Start of Document extract

ConfigParser.get() defaults?

Steven D'Aprano steve at REMOVE-THIS-cybersource.com.au
Sat May 8 14:58:41 EDT 2010


On Fri, 07 May 2010 20:46:47 -0500, Tim Chase wrote:

> On 05/07/2010 07:56 PM, Steven D'Aprano wrote:
>> On Fri, 07 May 2010 15:05:53 -0500, Tim Chase wrote:
>>> With a normal dictionary, I can specify a default fallback value in
>>> the event the requested key isn't present:
>> [...]
>>> However, with the ConfigParser object, there doesn't seem to be any
>>> way to do a similar
>>
>> Sounds like a nice feature to have. When you submit a patch (*grin*),
> 
> I'm game to create and provide a patch, though I've had no success in
> the past trying to push tweaks into the Python Core (adding a subclass
> of optparse.HelpFormatter that respects newlines for text-wrapping).


If your patch doesn't attract the interest of a Python-Dev developer, you 
might need to give them a prod occasionally. Their time for reviewing 
bugs and patches is always in short supply.

End of Document extract
Start of Information given

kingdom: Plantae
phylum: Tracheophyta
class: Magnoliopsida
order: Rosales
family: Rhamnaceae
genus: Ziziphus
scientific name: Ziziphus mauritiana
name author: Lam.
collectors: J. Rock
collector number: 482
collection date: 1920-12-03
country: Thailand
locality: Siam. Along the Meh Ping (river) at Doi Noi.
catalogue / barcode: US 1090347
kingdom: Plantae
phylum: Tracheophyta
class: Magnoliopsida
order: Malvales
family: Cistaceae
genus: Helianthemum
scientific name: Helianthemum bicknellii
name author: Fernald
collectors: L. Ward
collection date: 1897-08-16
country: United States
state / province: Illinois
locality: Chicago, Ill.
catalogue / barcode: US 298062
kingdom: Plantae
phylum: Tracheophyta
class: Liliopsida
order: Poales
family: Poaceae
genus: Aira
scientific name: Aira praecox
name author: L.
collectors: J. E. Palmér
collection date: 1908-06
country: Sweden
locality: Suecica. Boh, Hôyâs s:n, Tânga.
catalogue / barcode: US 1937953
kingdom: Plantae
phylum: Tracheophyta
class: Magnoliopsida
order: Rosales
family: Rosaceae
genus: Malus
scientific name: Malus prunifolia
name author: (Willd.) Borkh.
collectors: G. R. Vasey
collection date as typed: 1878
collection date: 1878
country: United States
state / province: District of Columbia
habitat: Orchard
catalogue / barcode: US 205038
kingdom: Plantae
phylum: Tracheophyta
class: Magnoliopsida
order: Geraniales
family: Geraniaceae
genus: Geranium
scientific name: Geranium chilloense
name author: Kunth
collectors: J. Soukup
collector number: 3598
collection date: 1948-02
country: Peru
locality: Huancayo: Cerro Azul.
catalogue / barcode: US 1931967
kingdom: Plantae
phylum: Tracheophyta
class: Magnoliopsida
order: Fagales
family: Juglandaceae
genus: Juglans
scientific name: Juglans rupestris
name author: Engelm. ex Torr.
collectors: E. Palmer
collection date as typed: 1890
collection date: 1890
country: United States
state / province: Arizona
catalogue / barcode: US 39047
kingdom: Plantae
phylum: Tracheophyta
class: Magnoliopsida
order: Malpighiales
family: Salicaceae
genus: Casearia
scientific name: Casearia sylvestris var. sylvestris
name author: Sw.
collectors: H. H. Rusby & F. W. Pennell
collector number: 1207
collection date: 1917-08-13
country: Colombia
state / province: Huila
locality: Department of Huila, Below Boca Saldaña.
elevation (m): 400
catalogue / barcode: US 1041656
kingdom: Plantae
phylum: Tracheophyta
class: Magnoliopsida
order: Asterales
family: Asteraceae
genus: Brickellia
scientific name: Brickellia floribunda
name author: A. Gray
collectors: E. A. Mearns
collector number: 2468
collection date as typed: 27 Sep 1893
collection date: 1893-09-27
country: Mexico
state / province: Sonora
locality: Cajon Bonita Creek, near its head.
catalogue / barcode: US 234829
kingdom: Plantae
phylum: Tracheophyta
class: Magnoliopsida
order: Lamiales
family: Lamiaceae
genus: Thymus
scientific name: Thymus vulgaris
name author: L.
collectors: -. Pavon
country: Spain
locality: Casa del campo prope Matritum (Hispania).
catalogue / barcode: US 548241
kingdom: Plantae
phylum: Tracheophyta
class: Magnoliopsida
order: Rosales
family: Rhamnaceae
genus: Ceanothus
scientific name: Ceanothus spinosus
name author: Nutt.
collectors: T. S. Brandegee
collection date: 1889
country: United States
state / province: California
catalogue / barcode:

End of Information given

» Instructions for the task
Please summarize the ConfigParser post in two sentences.

» Solution to this exercise
Tim Chase points out that a normal dictionary lets a default fallback value be given for a missing key, but ConfigParser seems to offer no similar way, and Steven D'Aprano calls this a nice feature and suggests submitting a patch. Tim Chase is willing to provide one despite past failures to get tweaks into the Python Core, and Steven D'Aprano advises occasionally prodding Python-Dev developers, whose time for reviewing bugs and patches is always short.